(Collected data)

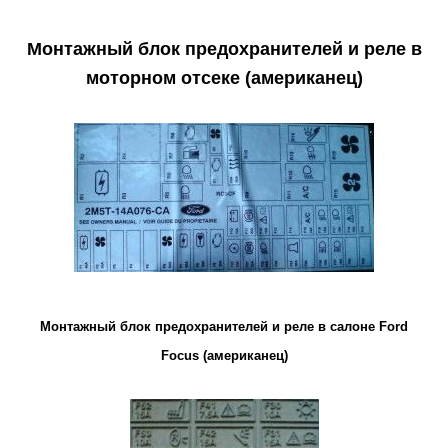
Монтажный блок предохранителей и реле в
моторном отсеке (американец)
Монтажный блок предохранителей и реле в салоне Ford
Focus (американец)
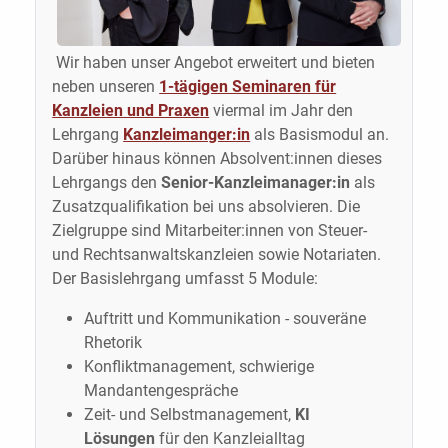
Wir haben unser Angebot erweitert und bieten
neben unseren
1-tägigen Seminaren für
Kanzleien und Praxen
viermal im Jahr den
Lehrgang
Kanzleimanger:in
als Basismodul an.
Darüber hinaus können Absolvent:innen dieses
Lehrgangs den
Senior-Kanzleimanager:in
als
Zusatzqualifikation bei uns absolvieren. Die
Zielgruppe sind Mitarbeiter:innen von Steuer-
und Rechtsanwaltskanzleien sowie Notariaten.
Der Basislehrgang umfasst 5 Module:
Auftritt und Kommunikation - souveräne
Rhetorik
Konfliktmanagement, schwierige
Mandantengespräche
Zeit- und Selbstmanagement,
KI
Lösungen
für den Kanzleialltag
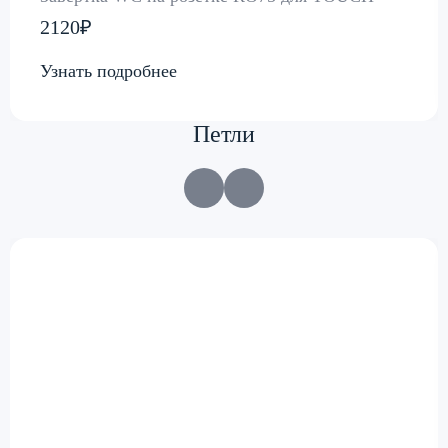
2120₽
Узнать подробнее
Петли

_EXERCISE BRIEF_
Do not include pictures. Copy only the lines running from the line with "neben unseren" through the last line of the records, exactly as they appear.

_EXERCISE OUTPUT_
neben unseren
1-tägigen Seminaren für
Kanzleien und Praxen
viermal im Jahr den
Lehrgang
Kanzleimanger:in
als Basismodul an.
Darüber hinaus können Absolvent:innen dieses
Lehrgangs den
Senior-Kanzleimanager:in
als
Zusatzqualifikation bei uns absolvieren. Die
Zielgruppe sind Mitarbeiter:innen von Steuer-
und Rechtsanwaltskanzleien sowie Notariaten.
Der Basislehrgang umfasst 5 Module:
Auftritt und Kommunikation - souveräne
Rhetorik
Konfliktmanagement, schwierige
Mandantengespräche
Zeit- und Selbstmanagement,
KI
Lösungen
für den Kanzleialltag
2120₽
Узнать подробнее
Петли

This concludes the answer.